Airgapped devices and networks
InternetI can’t help noticing how the term airgapped has morphed over time, and it’s implied security and isolation has been eroded.
In my past life doing process control and SCADA, airgapped meant exactly what it sounds like: a physical space between two devices separated by air or another physical barrier. This wasn’t a security consideration like it is in IT—or at least, not primarily—it was usually the result of two devices or cables being physically or electrically incompatible, or to prevent serious problems with equipment if inadvertently connected. I’m talking about electrical fundamentals like connecting two discrete AC sources, or real-time networks with different protocols.
In IT we mostly discuss airgapped devices and networks as a security feature. A sensitive device deliberately not connected to the Internet would be a classic—and dare I say, increasingly and disturbingly rare—example. The term loses some of its literal meaning when we start talking about wireless networks, and there have been academic examples of using speakers to take control of airgapped devices. But it still ultimately refers to deliberately-isolated gear.

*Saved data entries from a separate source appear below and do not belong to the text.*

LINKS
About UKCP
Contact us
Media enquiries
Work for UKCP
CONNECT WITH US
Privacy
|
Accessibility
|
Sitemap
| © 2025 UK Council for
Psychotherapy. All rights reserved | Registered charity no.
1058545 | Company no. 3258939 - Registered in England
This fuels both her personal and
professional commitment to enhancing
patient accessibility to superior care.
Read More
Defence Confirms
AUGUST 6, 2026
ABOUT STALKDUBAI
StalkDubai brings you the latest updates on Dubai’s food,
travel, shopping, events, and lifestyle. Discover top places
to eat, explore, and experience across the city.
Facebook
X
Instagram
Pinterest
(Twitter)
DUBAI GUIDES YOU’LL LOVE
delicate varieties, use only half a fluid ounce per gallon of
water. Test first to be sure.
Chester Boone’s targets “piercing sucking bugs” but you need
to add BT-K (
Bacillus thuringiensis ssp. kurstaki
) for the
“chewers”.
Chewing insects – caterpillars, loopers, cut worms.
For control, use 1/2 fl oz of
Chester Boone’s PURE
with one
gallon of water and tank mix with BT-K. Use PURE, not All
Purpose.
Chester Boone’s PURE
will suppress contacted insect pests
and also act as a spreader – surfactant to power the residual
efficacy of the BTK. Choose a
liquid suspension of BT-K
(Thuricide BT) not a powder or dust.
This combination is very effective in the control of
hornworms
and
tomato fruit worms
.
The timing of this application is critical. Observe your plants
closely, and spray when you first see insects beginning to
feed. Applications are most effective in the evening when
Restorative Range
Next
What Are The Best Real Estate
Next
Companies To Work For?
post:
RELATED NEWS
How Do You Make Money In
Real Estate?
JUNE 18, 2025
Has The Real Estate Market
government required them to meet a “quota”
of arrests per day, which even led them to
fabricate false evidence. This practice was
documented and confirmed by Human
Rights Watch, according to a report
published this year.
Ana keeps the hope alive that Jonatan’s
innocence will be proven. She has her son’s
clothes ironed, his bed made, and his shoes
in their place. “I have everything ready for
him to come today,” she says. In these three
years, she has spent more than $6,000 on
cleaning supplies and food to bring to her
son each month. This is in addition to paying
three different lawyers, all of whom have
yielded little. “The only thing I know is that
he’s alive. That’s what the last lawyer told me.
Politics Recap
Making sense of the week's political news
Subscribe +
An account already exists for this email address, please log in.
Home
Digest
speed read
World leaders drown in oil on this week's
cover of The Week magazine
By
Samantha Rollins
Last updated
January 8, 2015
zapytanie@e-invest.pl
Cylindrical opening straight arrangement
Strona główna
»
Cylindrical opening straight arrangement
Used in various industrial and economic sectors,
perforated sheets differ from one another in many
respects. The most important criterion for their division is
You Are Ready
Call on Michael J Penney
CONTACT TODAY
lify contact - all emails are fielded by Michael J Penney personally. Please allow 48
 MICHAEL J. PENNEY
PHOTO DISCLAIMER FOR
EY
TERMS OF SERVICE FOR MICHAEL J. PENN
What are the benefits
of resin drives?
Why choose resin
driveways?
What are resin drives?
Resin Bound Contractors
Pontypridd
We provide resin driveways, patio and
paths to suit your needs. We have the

But now I’m starting to see the term employed in the industry for logically separated, as opposed to physical. I’ve seen devices connected over a VLAN, or a VPN, or a separate port on the same NIC, as being described as airgapped in proposals and architecture diagrams. This doesn’t pass mustard for me; a deliberate conflation of two English idioms because that’s exactly what these pseudo-airgapped devices are doing.
While I concede physical separation is no panacea, that airgapped devices can still be attacked in other ways, and VPNs/VLANs/etc are robust and proven, I think we’re losing the meaning of the term using it more broadly like this.